Parcheggiò davanti alla stazione.

- A che ora prendi il treno?

- 13.59.

- Vieni dietro, voglio averti più vicina - mi disse, senza guardarmi, con una voce distante. Imbarazzata, scesi dal lato del passeggero e salii sui sedili posteriori. Mi accovacciai vicino a lui e, con una semplicità di cui non mi credevo capace, appoggiai la testa sul suo petto. Si alzava e si abbassava regolarmente. Quando avevamo raggiunto questa intimità? Com'era accaduto?

- Nate, - dissi in un filo di voce - il tizio con cui parlavi alla festa, prima di trovarmi svenuta, era il prof. di matematica?

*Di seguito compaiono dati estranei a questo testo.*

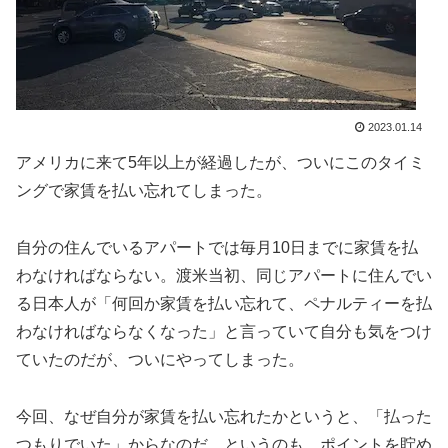
2023.01.14
アメリカに来て5年以上が経過したが、ついにこのタイミ
ングで家賃を払い忘れてしまった。
自分の住んでいるアパートでは毎月10日までに家賃を払
わなければならない。渡米当初、同じアパートに住んでい
る日本人が「何回か家賃を払い忘れて、ペナルティーを払
わなければならなくなった」と言っていて自分も気をつけ
ていたのだが、ついにやってしまった。
今回、なぜ自分が家賃を払い忘れたかというと、「払った
つもりでいた」からなのだ。というのも、ポイントを貯め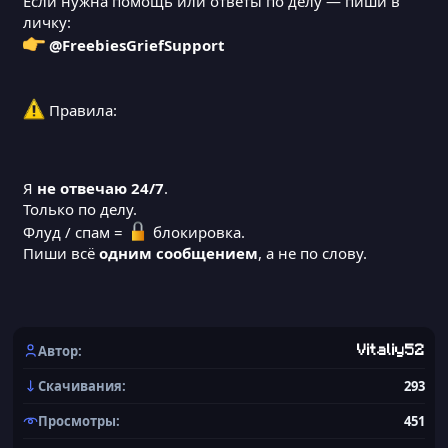
Если нужна помощь или ответы по делу — пиши в
личку:
@FreebiesGriefSupport
Правила:
Я
не отвечаю 24/7
.
Только по делу.
Флуд / спам =
блокировка.
Пиши всё
одним сообщением
, а не по слову.
Автор
Vitaliy52
Скачивания
293
Просмотры
451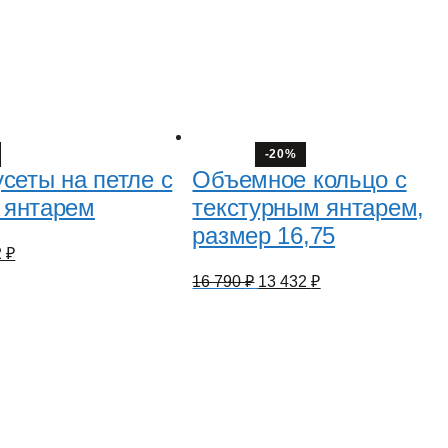
-20%
сеты на петле с
Объемное кольцо с
 янтарем
текстурным янтарем,
размер 16,75
оначальная
Текущая
2
₽
цена:
Первоначальная
Текущая
16 790
₽
13 432
₽
авляла
9
цена
цена:
272 ₽.
составляла
13
.
16
432 ₽.
790 ₽.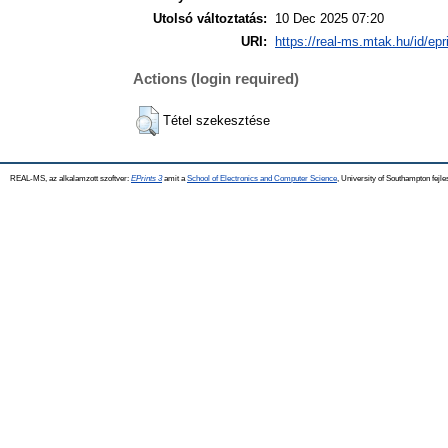
Utolsó változtatás:
10 Dec 2025 07:20
URI:
https://real-ms.mtak.hu/id/epr
Actions (login required)
Tétel szekesztése
REAL-MS, az alkalamzott szoftver:
EPrints 3
amit a
School of Electronics and Computer Science
, University of Southampton fejle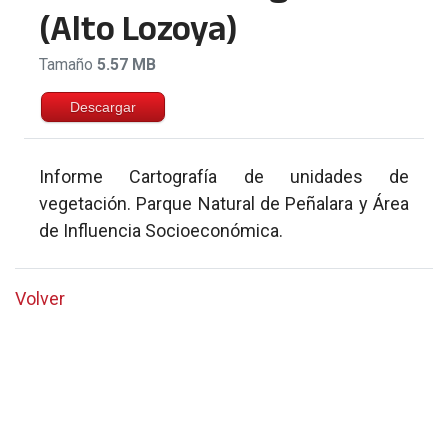
(Alto Lozoya)
Tamaño
5.57 MB
Descargar
Informe Cartografía de unidades de
vegetación. Parque Natural de Peñalara y Área
de Influencia Socioeconómica.
Volver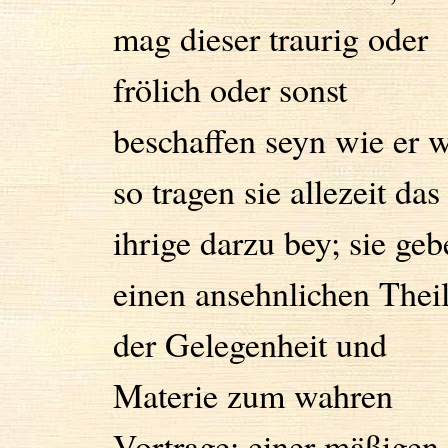
mag dieser traurig oder
frölich oder sonst
beschaffen seyn wie er w
so tragen sie allezeit das
ihrige darzu bey; sie geb
einen ansehnlichen Thei
der Gelegenheit und
Materie zum wahren
Vortrage; einer mäßigen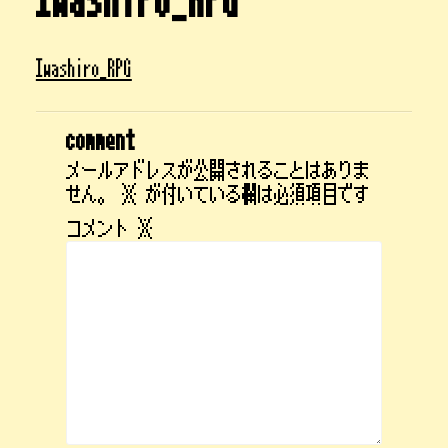
Iwashiro_RPG
comment
メールアドレスが公開されることはありま
せん。
※
が付いている欄は必須項目です
コメント
※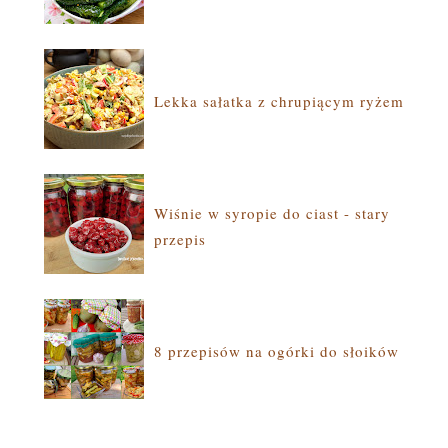
Lekka sałatka z chrupiącym ryżem
Wiśnie w syropie do ciast - stary
przepis
8 przepisów na ogórki do słoików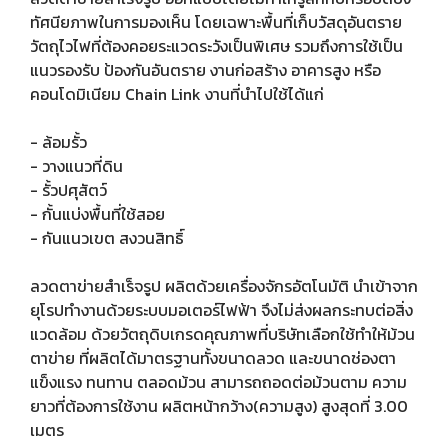
ทัศนียภาพในการมองเห็น โดยเฉพาะพื้นที่เก็บวัสดุอันตราย
วัตถุไวไฟที่ต้องคอยระแวดระวังเป็นพิเศษ รวมถึงการใช้เป็น
แนวรองรับ ป้องกันอันตราย งานก่อสร้าง อาคารสูง หรือ
คอนโดมิเนียม Chain Link งานที่นำไปใช้ได้แก่
- ล้อมรั้ว
- วางแนวที่ดิน
- รั้วปศุสัตว์
- กั้นแบ่งพื้นที่ใช้สอย
- กันแนวเขต สงวนสิทธิ์
ลวดตาข่ายสำเร็จรูป ผลิตด้วยเครื่องจักรอัตโนมัติ นำเข้าจาก
ยุโรปทำงานด้วยระบบมอเตอร์ไฟฟ้า จึงไม่ส่งผลกระทบต่อสิ่ง
แวดล้อม ด้วยวัตถุดิบเกรดคุณภาพที่บริษัทเลือกใช้ทำให้ม้วน
ตาข่าย ที่ผลิตได้มาตรฐานทั้งขนาดลวด และขนาดช่องตา
แข็งแรง ทนทาน ตลอดม้วน สามารถถอดต่อม้วนตาม ความ
ยาวที่ต้องการใช้งาน ผลิตหน้ากว้าง(ความสูง) สูงสุดที่ 3.00
เมตร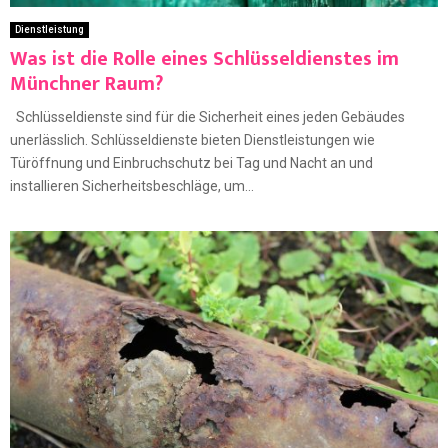
Dienstleistung
Was ist die Rolle eines Schlüsseldienstes im
Münchner Raum?
Schlüsseldienste sind für die Sicherheit eines jeden Gebäudes
unerlässlich. Schlüsseldienste bieten Dienstleistungen wie
Türöffnung und Einbruchschutz bei Tag und Nacht an und
installieren Sicherheitsbeschläge, um...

- Sì. Il suo vero nome è Ribon - le sue parole uscivano a fatica, era quasi faticoso per lui condividere queste informazioni; ma aveva capito che riuscivo a percepire che qualcosa non andava, qualcosa che i nostri compagni, i nostri amici, non avrebbero mai notato.

- Come mai lo conosci? - alzai le sopracciglia, sorpresa che il mio nuovo insegnante potesse avere un vero nome. Cosa significava?

- Io e lui abbiamo origini molto antiche, Jade. C'è una cosa di cui ti devo parlare, prima che sia troppo tardi - il suo tono lontano lasciò trasparire una certa preoccupazione. Guardava fuori dal finestrino, il braccio rilassato attorno alle mie spalle, con le dita affusolate giocava con la manica della mia maglia.